Il conte del’isola Monte Cristo; ossia, il marinajo e lo scienziato
Gustavo Bugamelli
1910

Cette pièce du célèbre acteur Gustavo Bugamelli a été d’abord montée à Milan. Bugamelli y ajoute un certain nombre de nouveaux personnages, y compris Caterina, une servante qui avait aimé Edmond Dantès dans sa jeunesse, plusieurs amis de sa jeunesse, etc. La pièce comprend un angle nouveau, Dantès n’y étant pas seulement un vengeur mais aussi un grand scientifique qui fait des découvertes.

Il caso Montecristo
Enzo Russo
Editions Mondadori
369 pages
1976

Ce roman psychologique met en scène Gloria, une jeune femme italienne qui est une industrielle plus ou moins prospère. Elle est trahie et se retrouve en prison, où elle est réduite au rang d’animal. Dans cette prison, elle rencontre une vieille femme originaire de Sardaigne qui l’aide à s’échapper. Elle retrouve sa liberté et la fortune. Elle ne pardonne pas à ses ennemis et pense beaucoup à la vendetta, sans la réaliser. La conclusion est « ni vendetta, ni pardon ».

Il fantasma di Montecristo
Alberto Cavanna
Editions Mursia
150 pages

Cinq adolescents (deux filles et trois garçons) pris dans la tempête sont entraînés sur l’île de Monte-Cristo, qui est hantée par le fantôme d’Edmond Dantès. Ils y retrouvent la trace de son trésor et affrontent le mystère qui règne encore sur l’île. Ils découvrent en fait un trésor datant de la Deuxième guerre mondiale, avec l’aide de Dantès.

 

Montecristo : Uomo da abbattere
Stefano di Marino

Dario Massi est détective, mais son enquête est maudite. Un haut prélat est assassiné par un tueur psychopathe. C’est la première partie d’une trilogie consacrée à un Monte-Cristo moderne.
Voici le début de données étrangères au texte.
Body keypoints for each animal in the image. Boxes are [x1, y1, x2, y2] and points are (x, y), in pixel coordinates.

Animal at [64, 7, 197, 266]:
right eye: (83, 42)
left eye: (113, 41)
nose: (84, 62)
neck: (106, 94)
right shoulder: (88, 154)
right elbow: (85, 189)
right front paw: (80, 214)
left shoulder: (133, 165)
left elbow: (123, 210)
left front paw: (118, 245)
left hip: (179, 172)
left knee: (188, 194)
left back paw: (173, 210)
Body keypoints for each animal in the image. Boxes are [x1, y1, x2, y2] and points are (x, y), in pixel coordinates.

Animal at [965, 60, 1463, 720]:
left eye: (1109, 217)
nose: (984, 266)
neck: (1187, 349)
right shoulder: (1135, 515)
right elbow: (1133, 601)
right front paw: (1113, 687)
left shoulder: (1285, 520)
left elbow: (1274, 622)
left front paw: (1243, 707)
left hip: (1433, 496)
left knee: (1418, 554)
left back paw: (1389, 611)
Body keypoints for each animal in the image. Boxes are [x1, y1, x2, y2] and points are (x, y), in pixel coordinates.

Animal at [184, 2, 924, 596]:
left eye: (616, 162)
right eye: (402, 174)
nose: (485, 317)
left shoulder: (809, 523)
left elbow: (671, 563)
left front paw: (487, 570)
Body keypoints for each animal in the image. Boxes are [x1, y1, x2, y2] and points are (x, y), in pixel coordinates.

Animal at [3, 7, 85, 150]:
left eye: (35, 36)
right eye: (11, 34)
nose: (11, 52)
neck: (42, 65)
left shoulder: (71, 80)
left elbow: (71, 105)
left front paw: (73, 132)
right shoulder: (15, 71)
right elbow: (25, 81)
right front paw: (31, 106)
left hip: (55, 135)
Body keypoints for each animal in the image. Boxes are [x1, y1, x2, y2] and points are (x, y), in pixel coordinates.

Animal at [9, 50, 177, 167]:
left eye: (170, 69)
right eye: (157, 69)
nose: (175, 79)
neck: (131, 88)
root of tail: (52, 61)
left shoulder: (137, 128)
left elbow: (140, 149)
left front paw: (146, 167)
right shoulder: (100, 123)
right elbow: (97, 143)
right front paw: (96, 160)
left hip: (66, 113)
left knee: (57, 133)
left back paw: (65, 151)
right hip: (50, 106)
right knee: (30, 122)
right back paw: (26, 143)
Je veux signaler enfin des textes dont je ne connais pas le contenu, pour qu’ils ne sombrent pas dans l’oubli :

- I misteri del a’assedio di Parigi
(suite du Comte de Monte-Cristo)
Barbieri Ulisse
1871

- L’ultimo dei Montecristo
Gorra Oreste
1896

- The death of Monte Cristo
Gualtieri Luigi
pièce de théâtre

- Lo spettro di Monte Cristo
Anonyme
1871

 

New York, 2004-2009

*Gennady Ulman est né à Odessa, en Ukraine, alors partie intégrante de l'URSS, en 1948. Après des études d'anglais à l'Université, il a pratiqué plusieurs métiers, dont ceux de traducteur, d'interprète, de professeur d'anglais, etc... Emigré aux Etats-Unis en 1990, il vit actuellement à New York, où il enseigne la psychologie et l'anglais. Auteur de nombreux articles pour des magazines russes et français, il travaille à la rédaction d'une encyclopédie mondiale des auteurs de romans d'aventure.

**Note de P. de J.: Je suis pour ma part en désaccord complet avec cette théorie: s'il est certain que le thème de la vengeance est central dans Le maître et Marguerite, le simple fait que la victime et le vengeur sont deux personnages distincts suffit à en faire un livre complètement différent de Monte-Cristo.